Nietypowe zainteresowanie Miazakiego bagnistymi lokacjami jest dobrze znane wszystkim graczom, którzy spędzili długie godziny na przebijaniu się przez rejony Blightown w Dark Souls 1, okolice młyna w Dark Souls 2 czy lokację przed walką ze Stróżami Otchłani w Dark Souls 3. Motyw bagien powrócił też w Elden Ring, choć twórca zapewnia, że tym razem wyciągnął odpowiednie wnioski.
„Jeśli chodzi o trujące bagna, to w podstawowym Elden Ring chyba posunąłem się trochę za daleko. Staram się więc wyciągnąć z tego naukę" - mówił Miyazaki w rozmowie z CNET. „Ale bagna z dodatku, których istnienie już potwierdziłem, powstały właśnie na podstawie tych wniosków.

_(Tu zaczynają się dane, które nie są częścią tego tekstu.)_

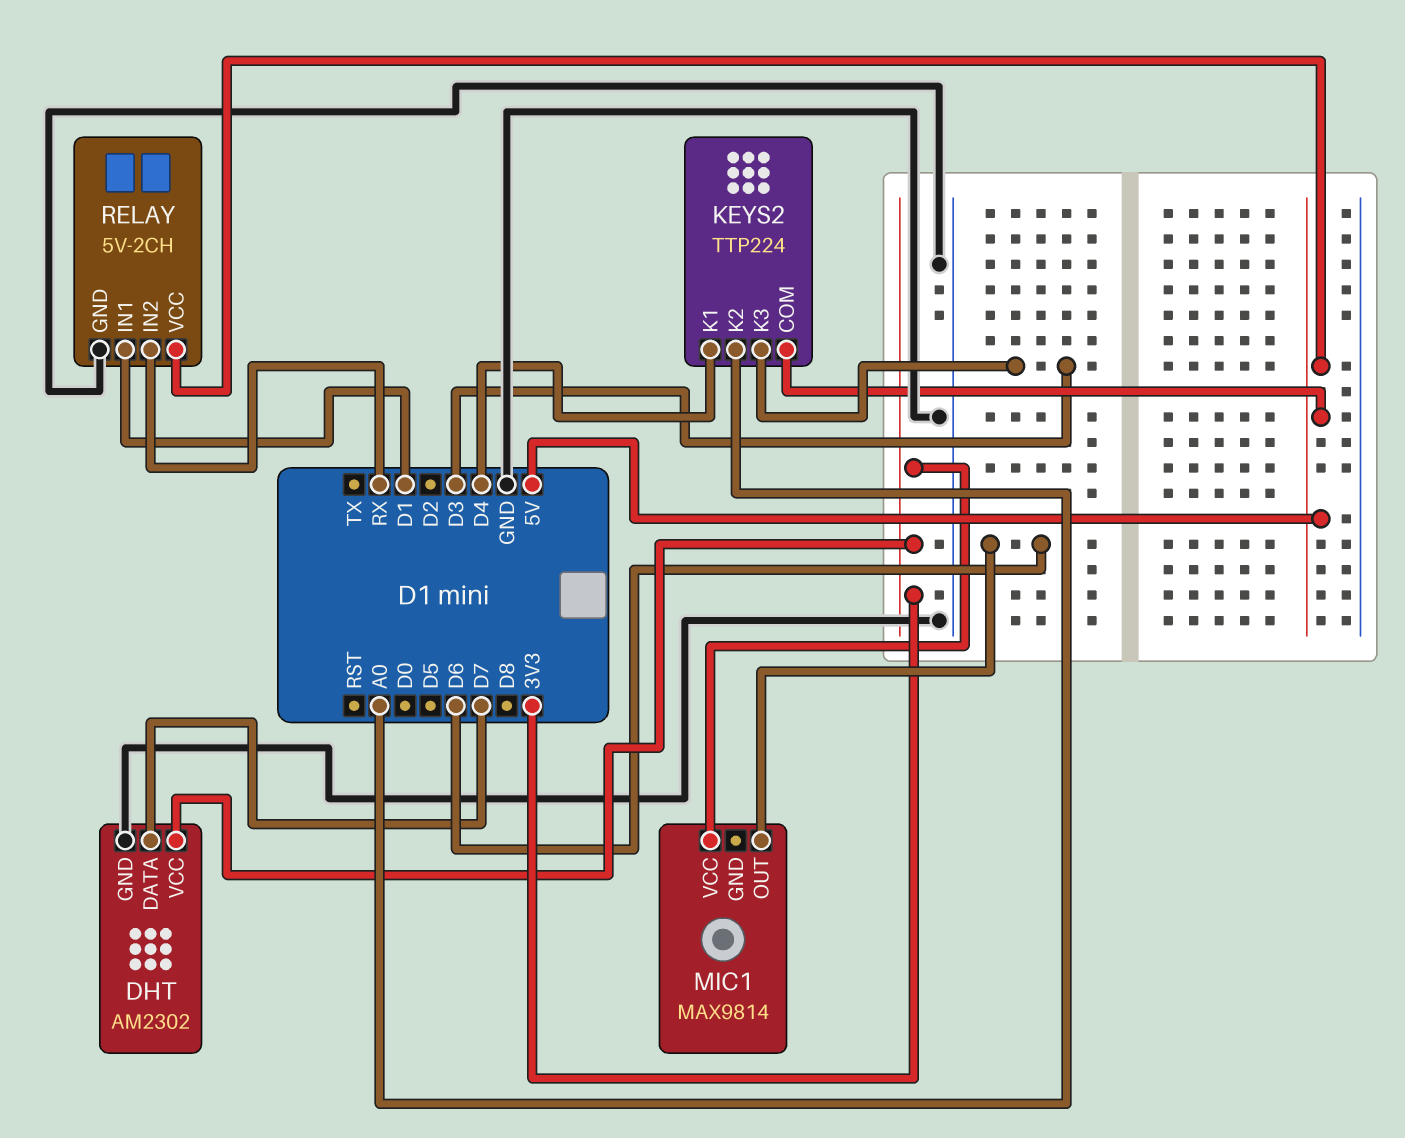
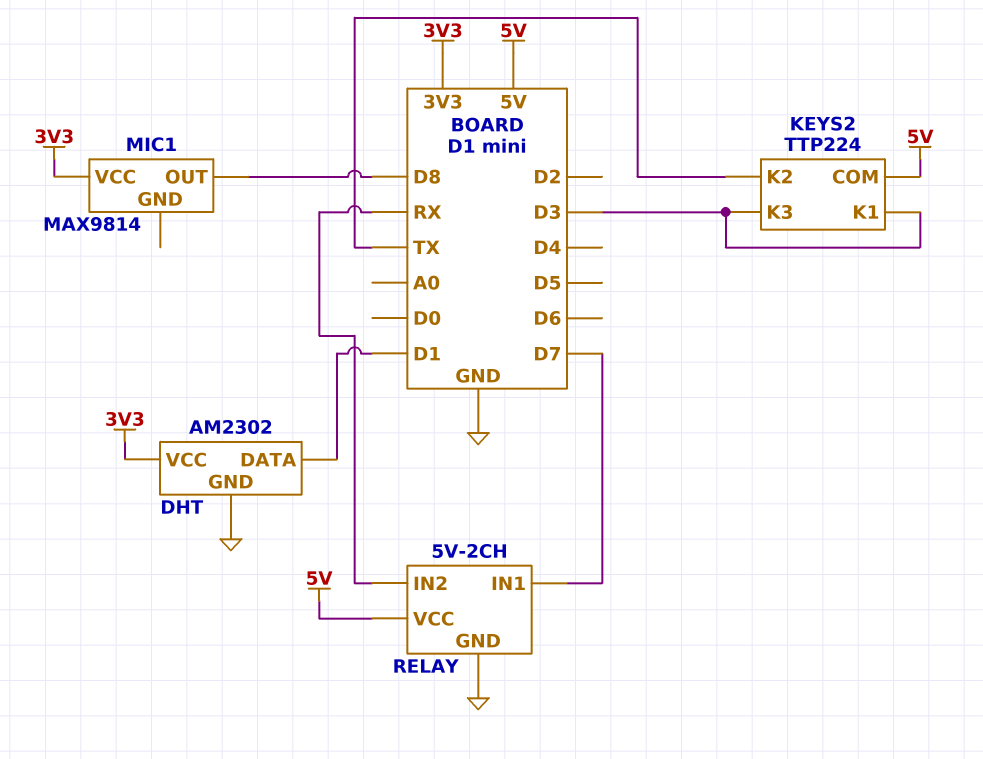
DHT pin DATA: D7 -> D1
KEYS2 pin K1: D4 -> D3
KEYS2 pin K2: A0 -> TX
MIC1 pin OUT: D6 -> D8
RELAY pin IN1: D1 -> D7

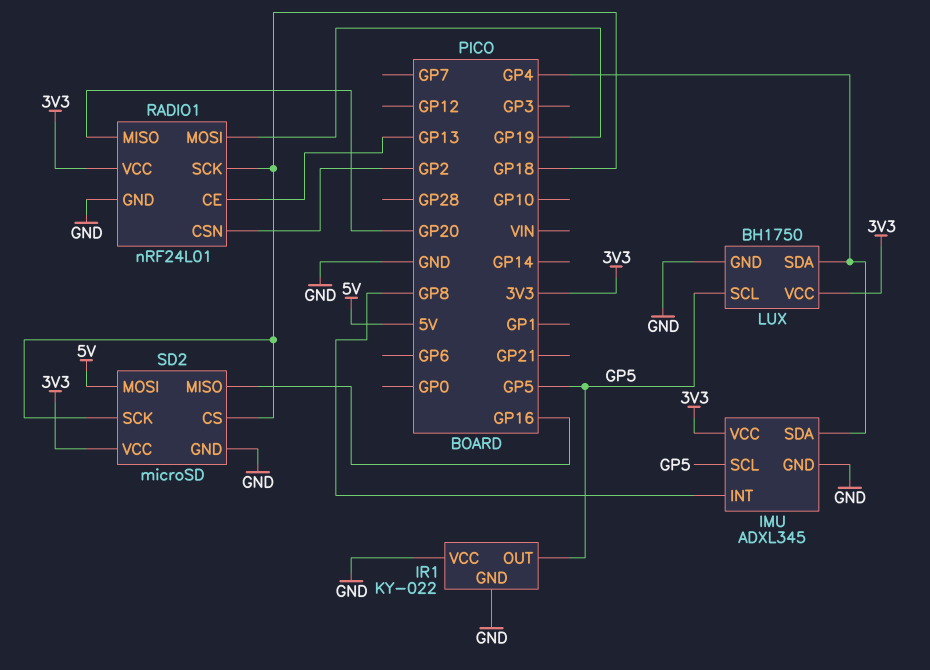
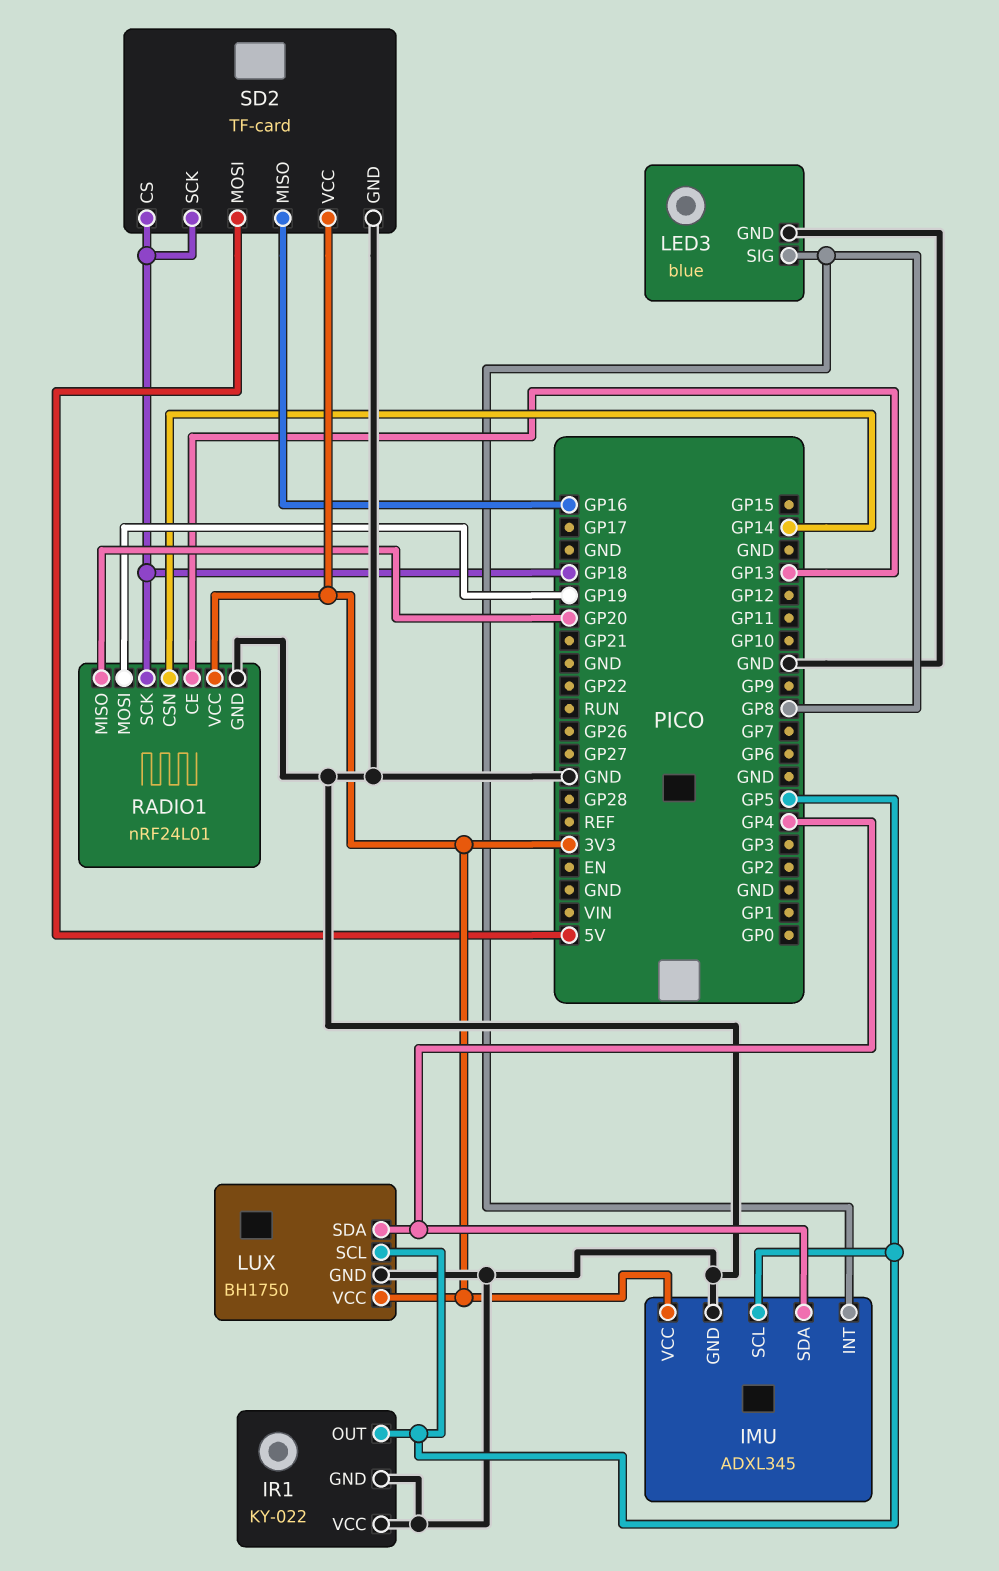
LED3: none -> blue
LED3 pin GND: none -> GND
LED3 pin SIG: none -> GP8
RADIO1 pin CSN: GP2 -> GP14
SD2: microSD -> TF-card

Dalej Miyazaki oddał się filozoficznym rozmyśleniom o tym, że jako projektant zawsze stara się spojrzeć na projekt z perspektywy gracza i zastanowić się, w jaki sposób chciałby zostać zabity (w grze). W jego przypadku jest to śmierć w trującym bagnie. Dalej zapewnił jednak, że w dodatku znajdziemy też masę innych okazji do uśmiercenia swojego bohatera.
O tym, czy FromSoftware faktycznie wyciągnęło jakąś nauczkę z Elden Ring, dowiemy się już całkiem niedługo. Dodatek Shadow of the Erdtree zadebiutuje na PC i konsolach obu generacji już w 21 czerwca, konkretnie w nocy z czwartku na piątek. Na oficjalnym kanale YouTube udostępniono dziś oficjalny premierowy zwiastun rozszerzenia.